掲載日:2011年07月13日 プロが造るカスタム
カワサキZのカスタムでリヤに180サイズタイヤ(STDは3.25-19/4.00-18で、メトリック表示換算すると100/90-19・110/90-18あたりになる。都合7cm、1.6倍以上の幅アップ=ワイド化となるわけだ)を履かせるなら、フレームと一体化しているタンデムステップブラケットのカット、タイヤ幅増に合わせた内幅を持つスイングアームへの交換、スイングアームピボット内側チェーンライン加工(スイングアームに合わせた同ピボットだから、タイヤがワイド化してチェーンラインを外側にオフセットするのだから、これも当然)をセットで行うものと、大筋が決まっている。
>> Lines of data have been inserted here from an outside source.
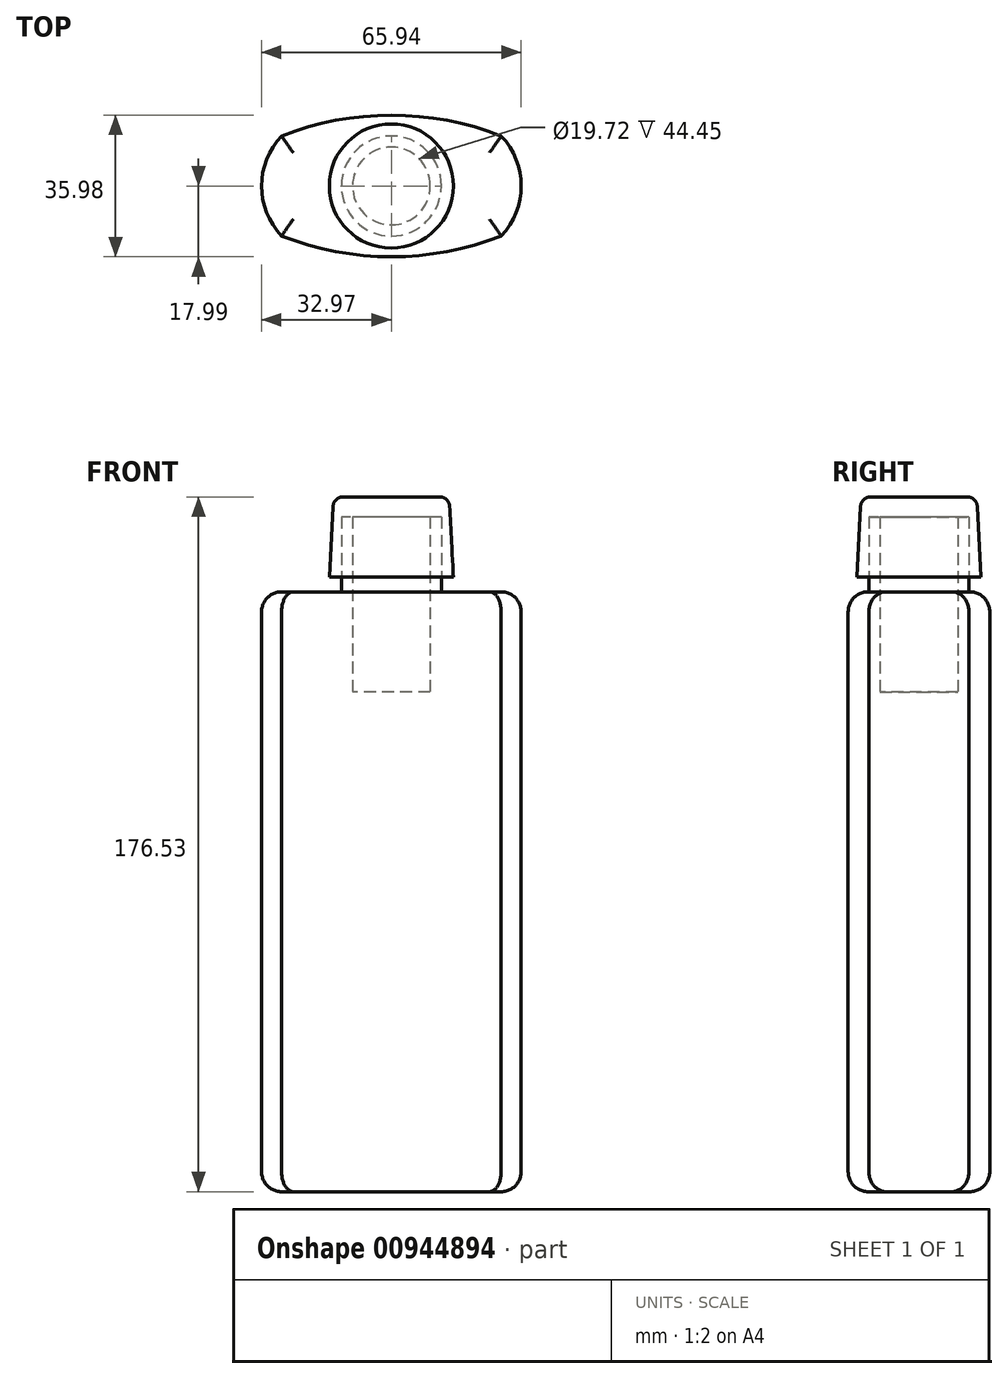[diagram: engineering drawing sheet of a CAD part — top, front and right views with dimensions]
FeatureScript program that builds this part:
annotation { "Feature Type Name" : "Feature", "Feature Type Description" : "" }
export const myFeature = defineFeature(function(context is Context, id is Id, definition is map)
    precondition{}
    {
        {
            var Q0;
            Q0=qCreatedBy(makeId("Top.planeOp"),FACE);
            var sketch = newSketch(context, id + "F0", { "sketchPlane" : qUnion([Q0])});
            skArc(sketch, "E0", {"start": v(27.89, 12.7) * mm, "mid": v(0, 17.99) * mm, "end": v(-27.89, 12.7) * mm});
            skArc(sketch, "E1", {"start": v(-27.89, -12.7) * mm, "mid": v(0, -17.99) * mm, "end": v(27.89, -12.7) * mm});
            skArc(sketch, "E2", {"start": v(-27.89, 12.7) * mm, "mid": v(-32.97, 0) * mm, "end": v(-27.89, -12.7) * mm});
            skArc(sketch, "E3", {"start": v(27.89, -12.7) * mm, "mid": v(32.97, 0) * mm, "end": v(27.89, 12.7) * mm});
            skSolve(sketch);
        }
        {
            var Q0;
            Q0=makeQuery(id+"F0.imprint","IMPRINT",FACE,{"disambiguationData":[TD([[makeQuery(id+"F0.imprint","IMPRINT",EDGE,{"derivedFrom":sQuery(id+"F0.wireOp",EDGE,"E0")}),1.0]])]});
            extrude(context, id + "F1", {"entities" : qUnion([Q0]), "depth" : 152.4 * mm, "offsetDistance" : 25.4 * mm});
        }
        {
            var Q0;
            Q0=makeQuery(id+"F1.opExtrude","CAP_FACE",FACE,{"disambiguationData":[OSD([sQuery(id+"F0.wireOp",EDGE,"E0"),sQuery(id+"F0.wireOp",EDGE,"E1"),sQuery(id+"F0.wireOp",EDGE,"E2"),sQuery(id+"F0.wireOp",EDGE,"E3")])],"isStart":false});
            var sketch = newSketch(context, id + "F2", { "sketchPlane" : qUnion([Q0])});
            skCircle(sketch, "E4", {"center": v(0, 0) * mm, "radius": 12.7 * mm});
            skCircle(sketch, "E5", {"center": v(0, 0) * mm, "radius": 9.86 * mm});
            skSolve(sketch);
        }
        {
            var Q0;
            Q0 = qSketchRegion(id + "F2", true);
            extrude(context, id + "F3", {"entities" : qUnion([Q0]), "operationType" : NewBodyOperationType.ADD, "depth" : 19.05 * mm, "offsetDistance" : 25.4 * mm});
        }
        {
            var Q0;
            Q0=makeQuery(id+"F3.boolean.opBoolean","SPLIT",FACE,{"disambiguationData":[TD([makeQuery(id+"F3.opExtrude","SWEPT_FACE",FACE,{"disambiguationData":[OSD([sQuery(id+"F2.wireOp",EDGE,"E5")])]})])],"derivedFrom":makeQuery(id+"F1.opExtrude","CAP_FACE",FACE,{"disambiguationData":[OSD([sQuery(id+"F0.wireOp",EDGE,"E0"),sQuery(id+"F0.wireOp",EDGE,"E1"),sQuery(id+"F0.wireOp",EDGE,"E2"),sQuery(id+"F0.wireOp",EDGE,"E3")])],"isStart":false})});
            extrude(context, id + "F4", {"entities" : qUnion([Q0]), "operationType" : NewBodyOperationType.REMOVE, "oppositeDirection" : true, "depth" : 25.4 * mm, "offsetDistance" : 25.4 * mm});
        }
        {
            var Q0;
            Q0=makeQuery(id+"F3.opExtrude","CAP_FACE",FACE,{"disambiguationData":[OSD([sQuery(id+"F2.wireOp",EDGE,"E4"),sQuery(id+"F2.wireOp",EDGE,"E5")])],"isStart":false});
            var sketch = newSketch(context, id + "F5", { "sketchPlane" : qUnion([Q0])});
            skCircle(sketch, "E6", {"center": v(0, 0) * mm, "radius": 14.97 * mm});
            skSolve(sketch);
        }
        {
            var Q0;
            Q0=makeQuery(id+"F5.imprint","IMPRINT",FACE,{"disambiguationData":[TD([[makeQuery(id+"F5.imprint","IMPRINT",EDGE,{"derivedFrom":sQuery(id+"F5.wireOp",EDGE,"E6")}),1.0]])]});
            var Q1;
            Q1=makeQuery(id+"F5.imprint","IMPRINT",FACE,{"disambiguationData":[TD([[makeQuery(id+"F5.imprint","IMPRINT",EDGE,{"derivedFrom":makeQuery(id+"F3.opExtrude","CAP_EDGE",EDGE,{"disambiguationData":[OSD([sQuery(id+"F2.wireOp",EDGE,"E4")])],"isStart":false})}),1.0]])]});
            var Q2;
            Q2=makeQuery(id+"F5.imprint","IMPRINT",FACE,{"disambiguationData":[TD([[makeQuery(id+"F5.imprint","IMPRINT",EDGE,{"derivedFrom":makeQuery(id+"F3.opExtrude","CAP_EDGE",EDGE,{"disambiguationData":[OSD([sQuery(id+"F2.wireOp",EDGE,"E5")])],"isStart":false})}),1.0]])]});
            var Q3;
            Q3=sQuery(id+"F5.wireOp",EDGE,"E6");
            extrude(context, id + "F6", {"entities" : qUnion([Q0, Q1, Q2]), "surfaceEntities" : qUnion([Q3]), "depth" : 5.08 * mm, "offsetDistance" : 25.4 * mm, "hasDraft" : true, "draftAngle" : 3 * degree, "draftPullDirection" : true, "hasSecondDirection" : true, "secondDirectionOppositeDirection" : true, "secondDirectionDepth" : 15.24 * mm, "hasSecondDirectionDraft" : true, "secondDirectionDraftAngle" : 3 * degree});
        }
        {
            var Q0;
            Q0=makeQuery(id+"F6.opExtrude","CAP_EDGE",EDGE,{"disambiguationData":[OSD([sQuery(id+"F5.wireOp",EDGE,"E6")])],"isStart":false});
            fillet(context, id + "F7", {"entities" : qUnion([Q0]), "radius" : 2.54 * mm, "tangentPropagation" : true, "allowEdgeOverflow" : false});
        }
        {
            var Q0;
            Q0=makeQuery(id+"F1.opExtrude","CAP_EDGE",EDGE,{"disambiguationData":[OSD([sQuery(id+"F0.wireOp",EDGE,"E1")])],"isStart":false});
            var Q1;
            Q1=makeQuery(id+"F1.opExtrude","CAP_EDGE",EDGE,{"disambiguationData":[OSD([sQuery(id+"F0.wireOp",EDGE,"E0")])],"isStart":false});
            var Q2;
            Q2=makeQuery(id+"F1.opExtrude","CAP_EDGE",EDGE,{"disambiguationData":[OSD([sQuery(id+"F0.wireOp",EDGE,"E2")])],"isStart":false});
            var Q3;
            Q3=makeQuery(id+"F1.opExtrude","CAP_EDGE",EDGE,{"disambiguationData":[OSD([sQuery(id+"F0.wireOp",EDGE,"E3")])],"isStart":false});
            var Q4;
            Q4=makeQuery(id+"F1.opExtrude","CAP_EDGE",EDGE,{"disambiguationData":[OSD([sQuery(id+"F0.wireOp",EDGE,"E0")])],"isStart":true});
            var Q5;
            Q5=makeQuery(id+"F1.opExtrude","CAP_EDGE",EDGE,{"disambiguationData":[OSD([sQuery(id+"F0.wireOp",EDGE,"E1")])],"isStart":true});
            var Q6;
            Q6=makeQuery(id+"F1.opExtrude","CAP_EDGE",EDGE,{"disambiguationData":[OSD([sQuery(id+"F0.wireOp",EDGE,"E2")])],"isStart":true});
            var Q7;
            Q7=makeQuery(id+"F1.opExtrude","CAP_EDGE",EDGE,{"disambiguationData":[OSD([sQuery(id+"F0.wireOp",EDGE,"E3")])],"isStart":true});
            fillet(context, id + "F8", {"entities" : qUnion([Q0, Q1, Q2, Q3, Q4, Q5, Q6, Q7]), "radius" : 5.08 * mm, "tangentPropagation" : true, "allowEdgeOverflow" : false});
        }
    });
と言うより、このようにしないと物理的に組むことが不可能なのだ。
だが、この車両はリヤに180/55-18サイズタイヤを履いていながら、先のタンデムステップブラケットまわりフレームカットも行わず、マフラーもZ1-STDの4本出しのままという1台。いったいどんなワザが使われているというのか。
「初期のAMAスーパーバイク('77年まではマフラーもストックシェルのまま使うこと、というレギュレーション)をイメージして、なおかつ日常の足にも使えるというコンセプトで作りました。足まわりは3回作り直して、ようやく完成したんですよ」(笑)。こう語るのは、作業を手がけたボイスジャパンの杉森さん。
気になる作業の内容だが、まずスイングアームは4.5インチ幅リム用のワンオフ品を用意。これの内側を切り抜いて5.5インチ幅のリムが入るようにした上でハニカム状の補強を追加。一方、フレーム側はタンデムステップ用ステーを左右20mmずつ広げ、それでもスイングアームに干渉する部分をスライス加工した上で補強。さらにマフラー取り付け部にカラーを入れ、サイドスタンドステーも8mm外側に出す(マフラー側のストッパーに位置を合わせるため)などして、文字どおりミリ単位でクリアランスを確保したのだ。
ちなみにエンジンはウェブ430カム&アウター→インナーシムの903→1105ccで後軸出力は130psをオーバー(エンジン単体では145psくらいか)しているとのこと。基本に必要なことを考えた上で加工そのものを工夫してワイド化をクリアし、さらにさりげない外観に秘められた、超絶加工とビッグパワー。このアンバランスが魅力の1台となっている。